Ben baya hevesle başladım okula. Son günlere doğru dolabı açıp önlüğümü falan öpüyodum. Ahahasafa te allaam.
Neyse,
Annemle gittik okula kadar. Sonra saldı annem beni, sınıfımı söylediler.
Ağlayan zırlayanları ibretle izleyip bütün kuulluğumla en arkaya geçip oturdum, öğretmenimi bekledim kendi halimde. Herkesin anası danası yanındaydı, alla alla dedim biz mi yanlış yaptık? Ben çıkayım annem mi gelse diye düşünürken öğretmenim geldi.
Bizle tanıştı. Çikolata dağıttı hepimize. Sonra onların folyolarını top yaptırıp basket attırdı çöp sepetine. Biraz konuşup postaladı bizi.
Çocukluktan kalan güzel anılardan biridir benim için.
ilk gün sınıfta 2 tane arkadaşım olmuştu.
Şimdi şöyle anlatayım:
X, benim adım hasan seninki ne?
Sonra diğeri de söyledi adını, bende söyledim 3 kişi el sıkışıp 'biz arkadaş olduk' demiştik.
Gülünç bi durum şimdi düşününce antlaşma yapar gibi el sıkışıp arkadaş olmuştuk.

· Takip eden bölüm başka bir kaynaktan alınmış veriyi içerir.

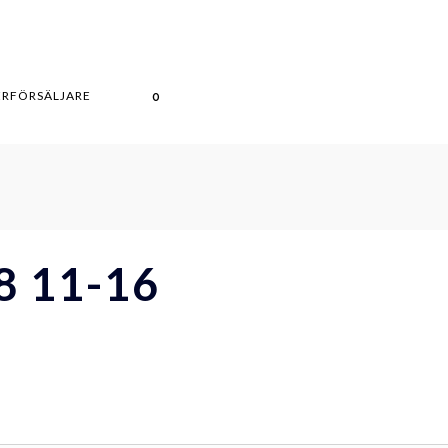
ERFÖRSÄLJARE
0
8 11-16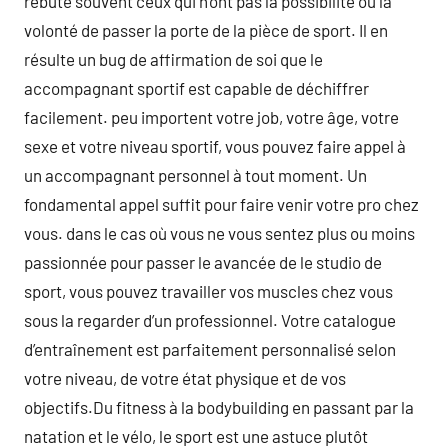
rebute souvent ceux qui n’ont pas la possibilité ou la
volonté de passer la porte de la pièce de sport. Il en
résulte un bug de affirmation de soi que le
accompagnant sportif est capable de déchiffrer
facilement. peu importent votre job, votre âge, votre
sexe et votre niveau sportif, vous pouvez faire appel à
un accompagnant personnel à tout moment. Un
fondamental appel suffit pour faire venir votre pro chez
vous. dans le cas où vous ne vous sentez plus ou moins
passionnée pour passer le avancée de le studio de
sport, vous pouvez travailler vos muscles chez vous
sous la regarder d’un professionnel. Votre catalogue
d’entraînement est parfaitement personnalisé selon
votre niveau, de votre état physique et de vos
objectifs.Du fitness à la bodybuilding en passant par la
natation et le vélo, le sport est une astuce plutôt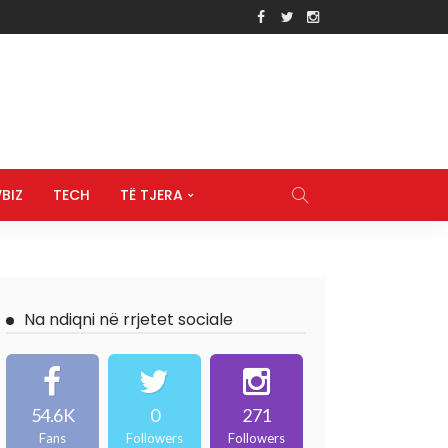
BIZ
TECH
TË TJERA
Na ndiqni në rrjetet sociale
54.6K
0
271
Fans
Followers
Followers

anne baba'ya sınıfın camından bakarken sanki bir daha hiç eve gidemeyecek gibi hissetmenin anıydı yaşadığım. o küçük yaşta okulda yatılı kalacak gibi bir his oluşmuştu. ve herkeste şaşkın şaşkın birbirine bakışlar. ama ikinci gün herkes birbiriyle kaynaşmıştı.

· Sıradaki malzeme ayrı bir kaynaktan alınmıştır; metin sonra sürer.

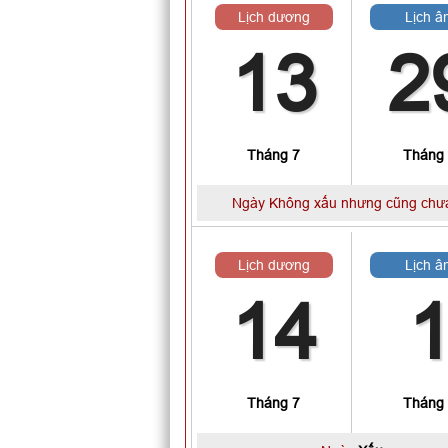
Lịch dương
Lịch â
13
2
Tháng 7
Tháng
Ngày Không xấu nhưng cũng chưa
Lịch dương
Lịch â
14
Tháng 7
Tháng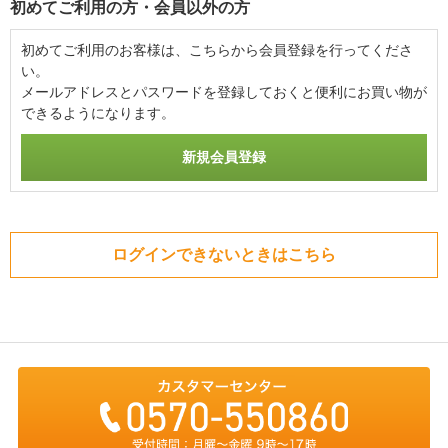
初めてご利用の方・会員以外の方
初めてご利用のお客様は、こちらから会員登録を行ってくださ
い。
メールアドレスとパスワードを登録しておくと便利にお買い物が
できるようになります。
ログインできないときはこちら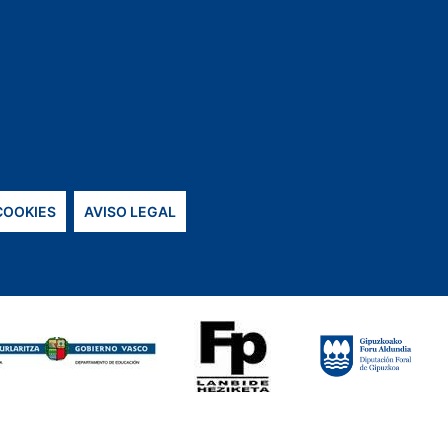
 COOKIES
AVISO LEGAL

o kadar hiperaktif ve sosyal bir çocuktum ki annemin sınıfta ilk dakikalardan sıkılıp eve kovalamıştım. veletler ağlıyordu annee aneeeee diye ben kovaladım kadıncağızı.

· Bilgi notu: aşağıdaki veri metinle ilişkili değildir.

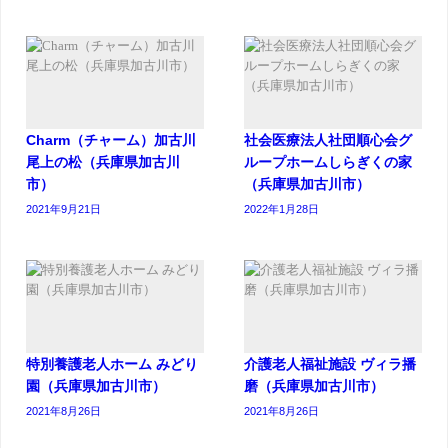
Charm（チャーム）加古川
社会医療法人社団順心会グ
尾上の松（兵庫県加古川
ループホームしらぎくの家
市）
（兵庫県加古川市）
2021年9月21日
2022年1月28日
特別養護老人ホーム みどり
介護老人福祉施設 ヴィラ播
園（兵庫県加古川市）
磨（兵庫県加古川市）
2021年8月26日
2021年8月26日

ilk günü hatırlamam ama 3 4 gün sonra aşı için gelen vicdansızları hatırlarım, tek tek sıraya dizip 45 kişinin koluna iğne sokup yolluyorlardı okuldan o gün nefret etmiştim.
Bas bas bağırıp çığlık atıyordum. Babaannem vardı götünden ayrılmıyordum. En son sakinleştirdiler ailem eve gitti derste tuvalete gidicem diyip kaçmıştım Eve aq. Ve bu 1 ay böyle devam ettim ben kaçtım onlar geri götürdü.
3 sira arkada, sinifa girmeden once baharatli cips yiyen cocugun tum siddetiyle uzerime kusmasi ve benim disimda hickimsenin hicbiryerine bir sey gelmemesi. butun gun kusmuk kokmam, aglamam, ve tanimadigim bir annenin beni teselli ederek uzerimi temizlemesi.